In 1894, Laron spoke his first Church sermon. Though his speech was severely affected by his deafness, for ten minutes he “bore a strong testimony of the truth of the Gospel and pointed out to his attentive audience [Brighton Ward] the Divine providence in his behalf in placing him under what most people regarded as an affliction, but in which he realized blessing” {Deseret Evening News, 10 Sept. 1894). He died 21 August 1908 at the age of sixty-one.

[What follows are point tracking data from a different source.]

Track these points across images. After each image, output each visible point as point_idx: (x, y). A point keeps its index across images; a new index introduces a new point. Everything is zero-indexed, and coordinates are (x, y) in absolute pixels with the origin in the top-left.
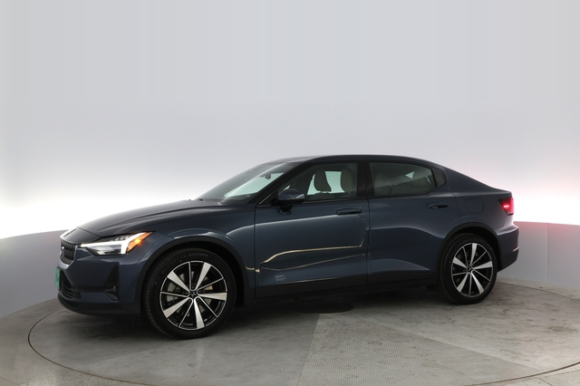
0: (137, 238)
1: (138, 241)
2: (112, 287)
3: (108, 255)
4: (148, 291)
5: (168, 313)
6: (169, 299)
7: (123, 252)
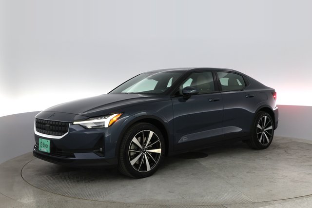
0: (114, 117)
1: (115, 119)
2: (99, 149)
3: (93, 129)
4: (122, 150)
5: (133, 162)
6: (132, 154)
7: (106, 126)
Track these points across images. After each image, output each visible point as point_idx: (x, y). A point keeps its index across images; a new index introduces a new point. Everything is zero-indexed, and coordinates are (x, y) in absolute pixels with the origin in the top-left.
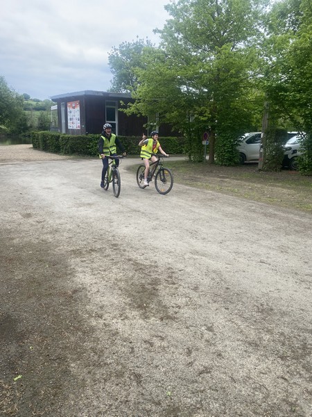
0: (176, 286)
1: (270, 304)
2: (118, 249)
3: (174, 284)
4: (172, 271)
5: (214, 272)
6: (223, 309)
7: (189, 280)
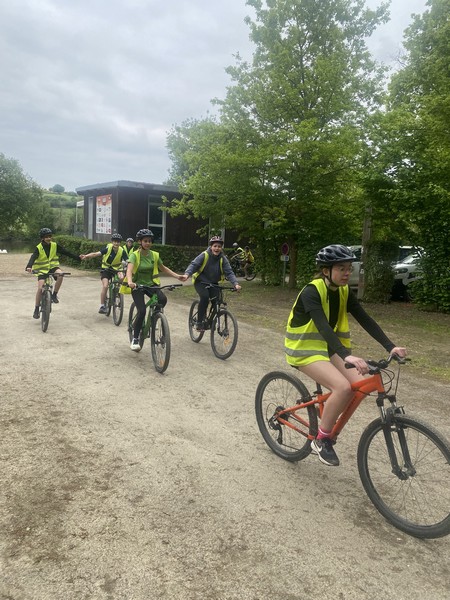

[6] Sarah, Orson, Jr., and Celestia were rebaptized by Orson, Sr., 22 July 1852 (Salt Lake Stake Record of Baptisms). Orson, Jr., was first endowed 1 March 1852 (Salt Lake Endowment House Records, No. 738, Book A, page 38).

[7] The most visible of Sarah’s anti-polygamy children, Arthur Pratt married Agnes Ellen Caine on 25 December 1872 and had five children: Arthur, Jr., Mrs. Arthur Lennon, Chester, Harmel, and James. He was warden of the Utah Territorial Prison in 1888, when many Mormons were serving time for illegal cohabitation, Salt Lake City Chief of Police from 1894 to 1897, and warden of the Utah State Prison from 1904 to 1917. Noted for his progressive ideas on prison reform, he served as president of the American Prison Congress from 1916 to 1917. A superb chess player, Arthur and his brothers Orson and Harmel, and a friend defeated a reputed world-class player, Herr Zukertort. Arthur died in Salt Lake City, 20 March 1919, at sixty-six.

[8] Herma (Hermie) Ethna Pratt, who married William F. Belding on 18 February 1874, bore a stillborn child on 10 March 1875 and died on 26 December 1877 of puerperal fever after delivering another son. The baby, Arthur, died of whooping cough six months later. William F. Belding, Jr., their only surviving child, was listed as a beneficiary in the “Final Decree of Distribution” of Orson Pratt’s 1890 will settlement.